Vikram glared at her.

“It doesn’t matter,” Papa said. “I trust him.”

All his life, Papa read and checked everything he signed, not once but twice. How could he have blind trust in Vikram?

Sheetal lunged forward and was about to grab the sheets when Vikram snatched the lot from Papa.

“Sheetal!” Papa grabbed her wrist and forced her to sit down as Vikram headed for the door. “I don’t know what you’re all upset about. They’re just a bunch of office papers that are not your business.”

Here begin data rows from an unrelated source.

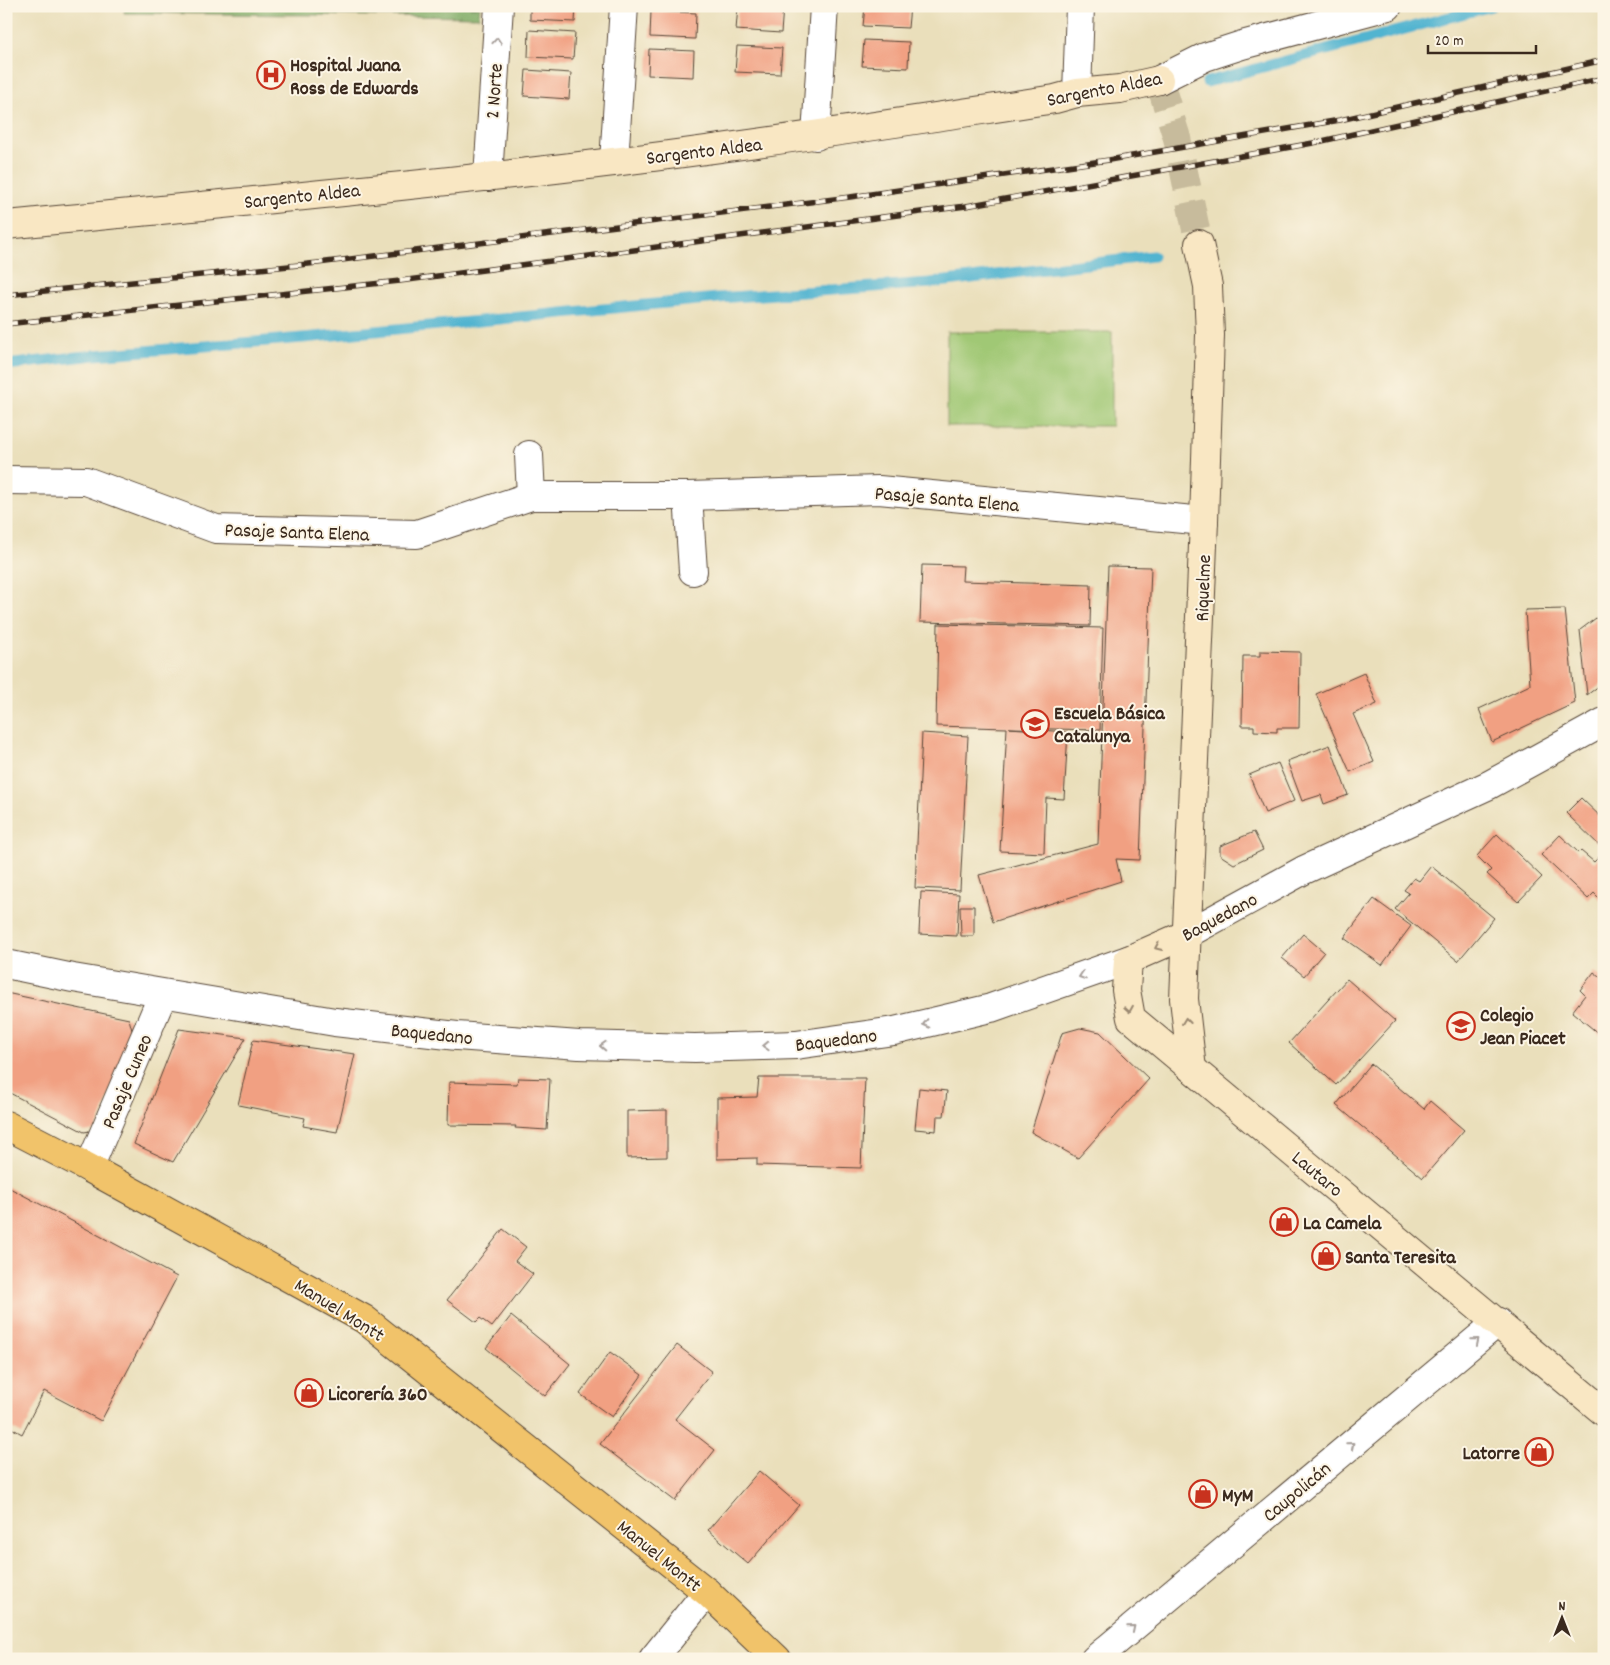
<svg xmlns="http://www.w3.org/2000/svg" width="1610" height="1665" viewBox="0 0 1610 1665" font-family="Dekko,sans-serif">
	<defs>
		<pattern id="forest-firs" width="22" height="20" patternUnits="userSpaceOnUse" patternTransform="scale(1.25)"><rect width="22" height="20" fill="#80ac66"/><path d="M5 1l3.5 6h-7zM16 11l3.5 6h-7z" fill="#6a8c53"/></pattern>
	</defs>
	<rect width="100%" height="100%" fill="#fcf5e5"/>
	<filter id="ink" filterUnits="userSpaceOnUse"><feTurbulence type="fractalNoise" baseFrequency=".02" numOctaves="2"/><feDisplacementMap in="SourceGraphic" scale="10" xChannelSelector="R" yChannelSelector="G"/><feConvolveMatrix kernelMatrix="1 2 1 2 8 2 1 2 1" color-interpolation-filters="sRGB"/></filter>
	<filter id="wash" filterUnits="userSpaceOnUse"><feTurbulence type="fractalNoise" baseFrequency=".0096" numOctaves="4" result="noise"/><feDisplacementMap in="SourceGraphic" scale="20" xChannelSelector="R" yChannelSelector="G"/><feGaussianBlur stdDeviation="1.12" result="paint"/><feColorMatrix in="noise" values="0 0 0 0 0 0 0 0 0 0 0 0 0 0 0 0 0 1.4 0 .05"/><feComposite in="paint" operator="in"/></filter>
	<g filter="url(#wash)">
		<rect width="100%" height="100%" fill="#eadfbb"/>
		<path fill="url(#forest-firs)" stroke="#5e6b42" d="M 125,6 L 480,6 L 479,17 L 124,13 Z"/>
		<rect fill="#a0c874" stroke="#6e7949" x="947" y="332" width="165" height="94"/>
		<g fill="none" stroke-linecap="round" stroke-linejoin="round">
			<g stroke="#51b4d0" stroke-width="11">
				<path d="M 1207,82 L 1491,6"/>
				<path d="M 6,365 L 95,355 L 303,338 L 718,298 L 930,283 L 1153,256"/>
			</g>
		</g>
		<g id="blocks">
			<g fill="#f1a082">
				<path d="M 530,6 L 576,6 L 575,22 L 530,20 Z"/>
				<path d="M 738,6 L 783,7 L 781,33 L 736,30 Z"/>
				<path d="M 865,6 L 910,6 L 908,28 L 863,26 Z"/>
				<path d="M 651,11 L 696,13 L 695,39 L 650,37 Z"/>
				<path d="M 529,30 L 575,33 L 573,59 L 528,57 Z"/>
				<path d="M 864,40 L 909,42 L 908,68 L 862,66 Z"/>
				<path d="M 737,46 L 782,48 L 780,74 L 735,72 Z"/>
				<path d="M 649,49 L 694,51 L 693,77 L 648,75 Z"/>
				<path d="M 526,70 L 571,73 L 569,99 L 524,96 Z"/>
				<path d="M 922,565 L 963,566 L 962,581 L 1091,585 L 1090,626 L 920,622 Z"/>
				<path d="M 1108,566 L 1151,567 L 1140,860 L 1116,859 L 1121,881 L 993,922 L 979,875 L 1098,844 Z"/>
				<path d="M 1565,609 L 1575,703 L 1492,742 L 1479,709 L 1530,685 L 1525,610 Z"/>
				<path d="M 1604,612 L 1604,682 L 1587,695 L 1580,630 Z"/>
				<path d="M 938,624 L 1103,628 L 1100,730 L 1009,728 L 1068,732 L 1064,799 L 1046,798 L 1044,853 L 1000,851 L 1007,728 L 936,726 Z"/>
				<path d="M 1260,651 L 1300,652 L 1299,728 L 1277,728 L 1277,732 L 1254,731 L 1254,726 L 1242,726 L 1243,656 L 1260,656 Z"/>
				<path d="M 1364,673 L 1377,704 L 1353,714 L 1374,762 L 1350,772 L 1316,694 Z"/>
				<path d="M 922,733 L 968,736 L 960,890 L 915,888 Z"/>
				<path d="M 1330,745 L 1348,795 L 1324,804 L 1321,795 L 1302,801 L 1287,761 Z"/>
				<path d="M 1278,763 L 1294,801 L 1265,813 L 1249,775 Z"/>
				<path d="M 1581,798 L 1604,820 L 1604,850 L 1566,813 Z"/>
				<path d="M 1254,832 L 1263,850 L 1234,864 L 1220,855 L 1220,846 Z"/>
				<path d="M 1497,834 L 1542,877 L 1518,902 L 1487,874 L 1491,870 L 1477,856 Z"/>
				<path d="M 1560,835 L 1579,853 L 1581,851 L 1594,862 L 1604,852 L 1604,903 L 1594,893 L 1588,899 L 1541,855 Z"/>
				<path d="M 1431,866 L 1494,918 L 1458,961 L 1395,909 L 1409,893 L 1404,890 L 1414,878 L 1419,881 Z"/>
				<path d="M 921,892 L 959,894 L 957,936 L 919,934 Z"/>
				<path d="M 1374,899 L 1411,926 L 1382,965 L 1344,938 Z"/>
				<path d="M 960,906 L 974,906 L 974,936 L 961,936 Z"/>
				<path d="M 1303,934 L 1324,952 L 1304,976 L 1282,958 Z"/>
				<path d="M 1594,972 L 1604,980 L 1604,1038 L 1572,1012 L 1585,995 L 1580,990 Z"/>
				<path d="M 1347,979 L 1395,1021 L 1336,1085 L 1289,1043 Z"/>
				<path d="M 6,993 L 129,1019 L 133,1034 L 96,1130 L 84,1132 L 6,1091 L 6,1076 L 11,1069 L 6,1067 Z"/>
				<path d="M 1080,1028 L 1100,1032 L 1149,1079 L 1078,1158 L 1031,1132 L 1062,1033 Z"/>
				<path d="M 179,1029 L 246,1038 L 173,1162 L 134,1144 Z"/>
				<path d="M 253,1040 L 355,1054 L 337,1132 L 303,1126 L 305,1118 L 238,1105 Z"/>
				<path d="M 1371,1064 L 1424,1109 L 1430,1101 L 1464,1130 L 1423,1178 L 1336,1105 Z"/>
				<path d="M 518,1078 L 550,1079 L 547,1130 L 515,1128 L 516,1126 L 448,1125 L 449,1082 L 517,1084 Z"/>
				<path d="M 759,1078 L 865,1078 L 861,1168 L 757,1165 L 757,1158 L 717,1159 L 717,1098 L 757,1097 Z"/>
				<path d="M 919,1088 L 947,1091 L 944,1116 L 937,1116 L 936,1131 L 915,1129 Z"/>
				<path d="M 667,1110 L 667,1157 L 627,1158 L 627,1111 Z"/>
				<path d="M 6,1186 L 177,1277 L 101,1421 L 44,1391 L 22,1434 L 6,1425 Z"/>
				<path d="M 503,1229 L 526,1247 L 515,1261 L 533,1274 L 492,1327 L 480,1318 L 476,1322 L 447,1300 Z"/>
				<path d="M 511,1316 L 570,1364 L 545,1396 L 486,1348 Z"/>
				<path d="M 677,1345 L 712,1372 L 675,1419 L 715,1450 L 675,1501 L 600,1444 Z"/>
				<path d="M 610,1352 L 642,1375 L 612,1417 L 580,1394 Z"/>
				<path d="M 759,1471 L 799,1505 L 748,1564 L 708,1530 Z"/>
			</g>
		</g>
	</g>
	<g filter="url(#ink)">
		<use href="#blocks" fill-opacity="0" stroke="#554536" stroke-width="1"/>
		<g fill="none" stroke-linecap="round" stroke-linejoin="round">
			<path stroke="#c7bb9c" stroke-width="28" stroke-dasharray="28 14" stroke-linecap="butt" d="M 1159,80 L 1177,138 L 1199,244"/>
			<defs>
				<g id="minor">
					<path d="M 1159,80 L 1205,57 L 1242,45 L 1388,6"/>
					<path d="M 1077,93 L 1080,6"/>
					<path d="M 816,136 L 824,6"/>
					<path d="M 614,162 L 624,6"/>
					<path d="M 488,177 L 499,6"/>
					<path d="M 529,455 L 531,496"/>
					<path d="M 6,480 L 86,481 L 216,529 L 417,534 L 531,496 L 688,496 L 879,490 L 1204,521"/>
					<path d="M 688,496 L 693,571"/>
					<path d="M 89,1168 L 163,994"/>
					<path d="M 653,1659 L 707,1592"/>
					<path d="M 1095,1659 L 1498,1322"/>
				</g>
				<g id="tertiary">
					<path d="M 1187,934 L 1304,870 L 1489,785 L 1604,722"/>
					<path d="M 6,964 L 73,978 L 335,1022 L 457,1036 L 579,1045 L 695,1048 L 796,1045 L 894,1031 L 991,1008 L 1128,960"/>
				</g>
				<g id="secondary">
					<path d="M 6,225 C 209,205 411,187 613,162 C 761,144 908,121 1055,99 L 1077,93 L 1120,89 L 1159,80"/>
					<path d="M 1187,934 L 1128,960 L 1126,990 L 1131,1018 L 1604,1412"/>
					<path d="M 1192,1069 L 1184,999 L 1204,521 L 1210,335 L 1208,286 L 1199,244"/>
				</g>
				<path id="primary" d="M 6,1125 L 89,1168 L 364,1319 L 707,1592 L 777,1659"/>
			</defs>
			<use href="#minor" stroke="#554536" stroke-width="30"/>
			<use href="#tertiary" stroke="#554536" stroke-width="30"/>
			<use href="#secondary" stroke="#554536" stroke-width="30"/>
			<use href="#primary" stroke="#554536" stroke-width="30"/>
			<use href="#minor" stroke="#fff" stroke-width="28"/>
			<use href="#tertiary" stroke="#fff" stroke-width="28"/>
			<use href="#secondary" stroke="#f9e7c3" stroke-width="28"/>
			<use href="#primary" stroke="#f1c36a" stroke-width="28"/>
			<defs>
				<g id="rail">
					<path d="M 6,295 L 318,263 L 850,197 L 1109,160 L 1340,120 L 1604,60"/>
					<path d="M 6,324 L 400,281 L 966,206 L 1313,143 L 1604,78"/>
				</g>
			</defs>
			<use href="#rail" stroke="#3b2a1e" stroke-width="5.5"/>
			<use href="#rail" stroke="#fcf5e5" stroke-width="4" stroke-dasharray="11" stroke-linecap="butt"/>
		</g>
		<defs><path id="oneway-chevron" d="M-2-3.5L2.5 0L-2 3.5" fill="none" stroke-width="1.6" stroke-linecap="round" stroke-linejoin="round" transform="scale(1.25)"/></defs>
		<g stroke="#a79f9a">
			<use href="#oneway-chevron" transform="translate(497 41) rotate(-86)"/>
			<use href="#oneway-chevron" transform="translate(1082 976) rotate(161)"/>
			<use href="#oneway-chevron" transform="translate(926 1024) rotate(167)"/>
			<use href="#oneway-chevron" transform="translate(603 1046) rotate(-178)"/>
			<use href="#oneway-chevron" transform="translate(766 1046) rotate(178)"/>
			<use href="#oneway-chevron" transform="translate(1476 1341) rotate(-40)"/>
			<use href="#oneway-chevron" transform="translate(1351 1445) rotate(-40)"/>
			<use href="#oneway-chevron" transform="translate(1132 1628) rotate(-40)"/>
		</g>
		<g stroke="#9a8870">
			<use href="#oneway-chevron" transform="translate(1158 947) rotate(156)"/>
			<use href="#oneway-chevron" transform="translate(1129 1009) rotate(81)"/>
			<use href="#oneway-chevron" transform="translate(1186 1021) rotate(-97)"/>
		</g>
	</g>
	<defs>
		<symbol id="hospital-ring" viewBox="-11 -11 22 22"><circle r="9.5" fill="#fcf5e5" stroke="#c8321e" stroke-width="1.5"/><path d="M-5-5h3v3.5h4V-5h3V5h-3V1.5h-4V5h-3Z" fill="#c8321e"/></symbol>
		<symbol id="school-ring" viewBox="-11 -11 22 22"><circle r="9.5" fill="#fcf5e5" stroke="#c8321e" stroke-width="1.5"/><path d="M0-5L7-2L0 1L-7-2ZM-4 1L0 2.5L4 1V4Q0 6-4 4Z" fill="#c8321e"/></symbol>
		<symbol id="shop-ring" viewBox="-11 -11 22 22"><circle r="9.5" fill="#fcf5e5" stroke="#c8321e" stroke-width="1.5"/><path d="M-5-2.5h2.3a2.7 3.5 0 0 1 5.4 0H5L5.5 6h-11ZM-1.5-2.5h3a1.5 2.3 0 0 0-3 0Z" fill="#c8321e"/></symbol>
	</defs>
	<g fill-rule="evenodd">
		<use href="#hospital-ring" x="255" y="59" width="32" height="32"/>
		<use href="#school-ring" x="1019" y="708" width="32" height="32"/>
		<use href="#school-ring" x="1445" y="1010" width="32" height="32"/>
		<use href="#shop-ring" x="1268" y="1206" width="32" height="32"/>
		<use href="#shop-ring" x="1310" y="1240" width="32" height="32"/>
		<use href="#shop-ring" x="293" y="1377" width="32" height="32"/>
		<use href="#shop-ring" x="1523" y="1436" width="32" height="32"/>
		<use href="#shop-ring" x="1187" y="1478" width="32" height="32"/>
	</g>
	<g text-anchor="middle" stroke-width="4" stroke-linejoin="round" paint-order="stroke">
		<g font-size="20" font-weight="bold" fill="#3b2a1e" stroke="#fcf5e5" text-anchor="start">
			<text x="290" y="71">Hospital Juana<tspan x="290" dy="23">Ross de Edwards</tspan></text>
			<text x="1054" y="719">Escuela Básica<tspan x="1054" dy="23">Catalunya</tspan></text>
			<text x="1480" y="1021">Colegio<tspan x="1480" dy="23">Jean Piacet</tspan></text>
			<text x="1303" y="1229">La Camela</text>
			<text x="1345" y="1263">Santa Teresita</text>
			<text x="328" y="1400">Licorería 360</text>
			<text x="1520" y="1459" text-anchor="end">Latorre</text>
			<text x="1222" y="1501">MyM</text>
		</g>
		<g font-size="20" fill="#3b2a1e" stroke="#fcf5e5">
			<text transform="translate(1104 88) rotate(-11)" y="7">Sargento Aldea</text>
			<text transform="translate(493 91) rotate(-86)" y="7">2 Norte</text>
			<text transform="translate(704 150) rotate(-7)" y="7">Sargento Aldea</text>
			<text transform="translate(302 195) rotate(-6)" y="7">Sargento Aldea</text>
			<text transform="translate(947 498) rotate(5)" y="7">Pasaje Santa Elena</text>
			<text transform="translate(297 531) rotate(2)" y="7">Pasaje Santa Elena</text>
			<text transform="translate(1202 588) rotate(-88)" y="7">Riquelme</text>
			<text transform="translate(1219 916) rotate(-28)" y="7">Baquedano</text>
			<text transform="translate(432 1033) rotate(6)" y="7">Baquedano</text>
			<text transform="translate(836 1039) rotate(-7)" y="7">Baquedano</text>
			<text transform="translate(126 1081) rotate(-67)" y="7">Pasaje Cuneo</text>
			<text transform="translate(1318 1173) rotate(40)" y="7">Lautaro</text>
			<text transform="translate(340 1309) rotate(32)" y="7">Manuel Montt</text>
			<text transform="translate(1296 1491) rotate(-40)" y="7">Caupolicán</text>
			<text transform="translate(660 1555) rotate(39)" y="7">Manuel Montt</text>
		</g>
	</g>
	<rect width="1610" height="1665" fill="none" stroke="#fcf5e5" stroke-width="25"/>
	<g transform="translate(1562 1618)" stroke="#fcf5e5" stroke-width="4" paint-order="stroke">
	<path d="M0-4L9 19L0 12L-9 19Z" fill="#3b2a1e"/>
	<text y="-8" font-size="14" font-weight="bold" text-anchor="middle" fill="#3b2a1e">N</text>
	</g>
	<path d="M1428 45v8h108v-8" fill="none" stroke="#3b2a1e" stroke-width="2.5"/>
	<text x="1435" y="45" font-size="15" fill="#3b2a1e" stroke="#fcf5e5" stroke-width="4" paint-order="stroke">20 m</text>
</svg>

“Then why did he grab them so quickly? What is Vikram trying to hide?”

Papa glanced from Sheetal to Vikram and back. “You didn’t need to—”

“Checking, Papa.” Sheetal raised her voice to make sure Vikram heard as he left, “Just checking.”

“Oh, come now. I can still....”

Sheetal turned and her heart skipped a beat. Papa’s eyeglasses lay on the corner table, but Papa didn’t appear to notice. Were the eyeglasses accidentally hidden from view or purposefully hidden?